In August, state police said they arrested Paul Ragland without incident at Bennie Ragland's house that afternoon.
Also testifying Friday were three men staying at the camp that week who said they heard what they thought were firecrackers about 2:45 that morning. All three also said that just minutes later, they saw a dark, late-model Ford Mustang leaving the campground, the same kind of car David Ragland testified Paul was driving when he arrived at camp.
Only one of the men, Ernest Spaer, whose camper was set up next to Summers', testified that he saw Ragland driving the car.
Sitting outside the courthouse after the hearing Friday, Marcia Summers' father, Millard Garvin, recounted how Paul Ragland and his daughter played together as children at the Nazarene camp 35 years ago.
He said he bought a cabin on the grounds of the camp from the Raglands back then.
At the time of her death, Marcia Summers was a 40-year-old homemaker who sold World Book Encyclopedias. Her husband said she loved to ride her bicycle. She kept a bike at the camp, and Charles Summers said people often told him they had seen her riding around the grounds.
The church camp also is where Kay Ragland, Paul's ex-wife, met her husband when she was only 10. They married at 16 and had two children, Paul Jr., 21, and Paige, 17.
Paul Sr. was an athlete who played and coached softball, and bowled in several leagues, according to Kay Ragland.

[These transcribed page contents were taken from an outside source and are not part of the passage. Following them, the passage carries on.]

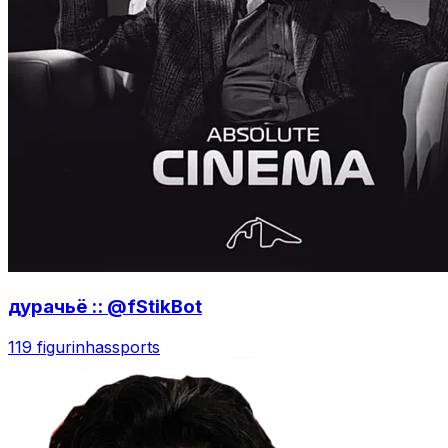
дурачьё :: @fStikBot
119 figurinhas
sports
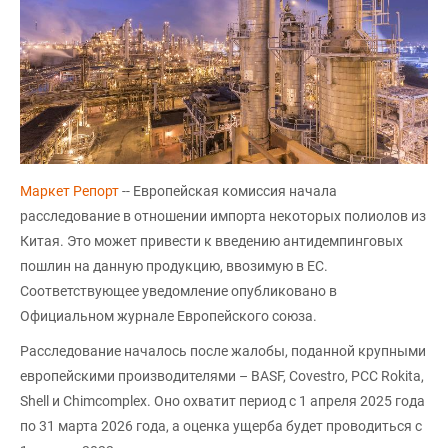
Маркет Репорт
-- Европейская комиссия начала
расследование в отношении импорта некоторых полиолов из
Китая. Это может привести к введению антидемпинговых
пошлин на данную продукцию, ввозимую в ЕС.
Соответствующее уведомление опубликовано в
Официальном журнале Европейского союза.
Расследование началось после жалобы, поданной крупными
европейскими производителями – BASF, Covestro, PCC Rokita,
Shell и Chimcomplex. Оно охватит период с 1 апреля 2025 года
по 31 марта 2026 года, а оценка ущерба будет проводиться с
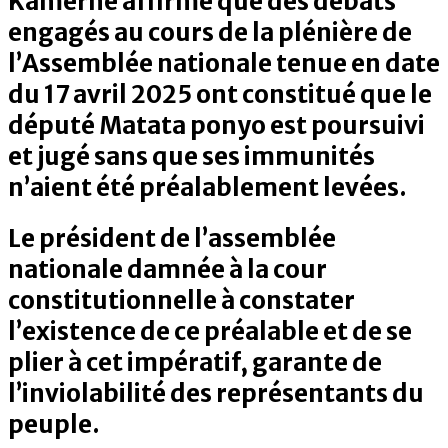
Kamerhe affirme que des débats
engagés au cours de la plénière de
l’Assemblée nationale tenue en date
du 17 avril 2025 ont constitué que le
député Matata ponyo est poursuivi
et jugé sans que ses immunités
n’aient été préalablement levées.
Le président de l’assemblée
nationale damnée à la cour
constitutionnelle à constater
l’existence de ce préalable et de se
plier à cet impératif, garante de
l’inviolabilité des représentants du
peuple.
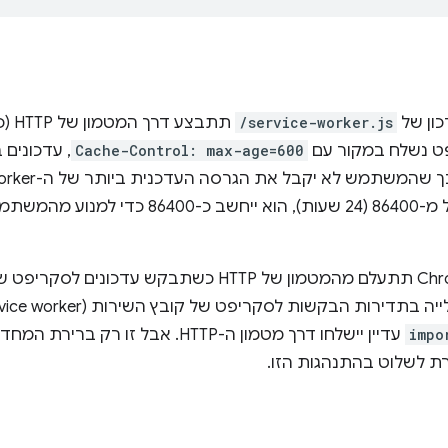
/service-worker.js
תתבצע
ט נשלח במקור עם
Cache-Control: max-age=600
יהיה גדול מ-86400 (24 שעות), הוא ייחשב כ
impo
עדיין יישלחו דרך מטמון ה-HTTP. אבל זו רק ברירת המחדל. יש אפשרות רישום חדשה,
 לשלוט בהתנהגות הזו.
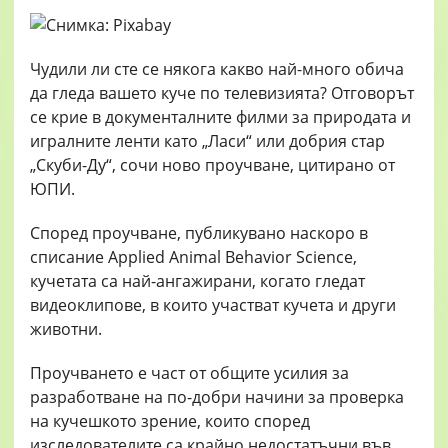
Чудили ли сте се някога какво най-много обича
да гледа вашето куче по телевизията? Отговорът
се крие в документалните филми за природата и
игралните ленти като „Ласи“ или добрия стар
„Скуби-Ду“, сочи ново проучване, цитирано от
ЮПИ.
Според проучване, публикувано наскоро в
списание Applied Animal Behavior Science,
кучетата са най-ангажирани, когато гледат
видеоклипове, в които участват кучета и други
животни.
Проучването е част от общите усилия за
разработване на по-добри начини за проверка
на кучешкото зрение, които според
изследователите са крайно недостатъчни във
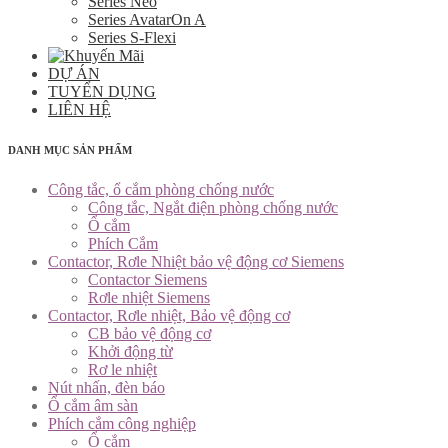
Series Neo
Series AvatarOn A
Series S-Flexi
DỰ ÁN
TUYỂN DỤNG
LIÊN HỆ
DANH MỤC SẢN PHẨM
Công tắc, ổ cắm phòng chống nước
Công tắc, Ngắt điện phòng chống nước
Ổ cắm
Phích Cắm
Contactor, Rơle Nhiệt bảo vệ động cơ Siemens
Contactor Siemens
Rơle nhiệt Siemens
Contactor, Rơle nhiệt, Bảo vệ động cơ
CB bảo vệ động cơ
Khởi động từ
Rơ le nhiệt
Nút nhấn, đèn báo
Ổ cắm âm sàn
Phích cắm công nghiệp
Ổ cắm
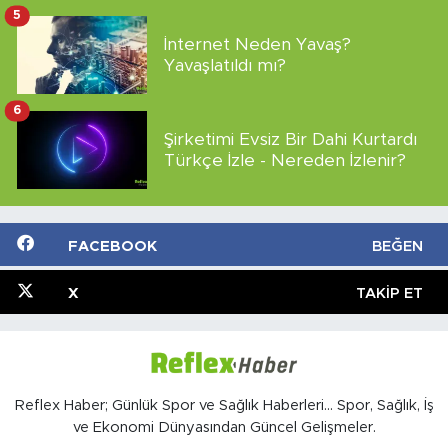
5
İnternet Neden Yavaş?
Yavaşlatıldı mı?
6
Şirketimi Evsiz Bir Dahi Kurtardı
Türkçe İzle - Nereden İzlenir?
FACEBOOK
BEĞEN
X
TAKIP ET
Reflex Haber; Günlük Spor ve Sağlık Haberleri... Spor, Sağlık, İş
ve Ekonomi Dünyasından Güncel Gelişmeler.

"He's crazy about his kids," Kay Ragland said. The couple divorced in 1989, but Kay Ragland said they've never stopped raising their kids together.
Still unclear is exactly what the relationship was between Paul Ragland and Marcia Summers. Members of Ragland's family have declined comment. Charles Summers said he didn't know of any relationship between the two of them.
"It seemed like they were just friends," said Kay Ragland.
Spaer testified that, from watching Ragland and Summers interact at camp that week, he had guessed they were married. He said the Monday before the shooting, Ragland parked his camper next to Summers'. It stayed there all week.
Charles Summers had stayed in Fairfax that week with the couple's other child, Timothy, 6.
Garvin said he knows his daughter was spending time with Ragland, but he said it was because Ragland had some problems, and his daughter believed she could help him. He said he thinks Ragland just got the wrong idea when she tried to take care of him.
"I believe in my heart that she let him know she wasn't leaving her family," Garvin said.
Meanwhile, the church that brought these families together has rallied to help them out. Kay Ragland and Garvin have received cards, letters and phone calls from church members all over the country.
Charles Summers is struggling to take over all the tasks his wife had handled, but said church members volunteer to keep Kristin and Timothy and bring meals for the family.
Garvin and his wife have moved back to Northern Virginia from Florida to help care for their grandchildren. Garvin said he sees them off to school most days.
"Every day I do it," he said, "this thing is opened up anew."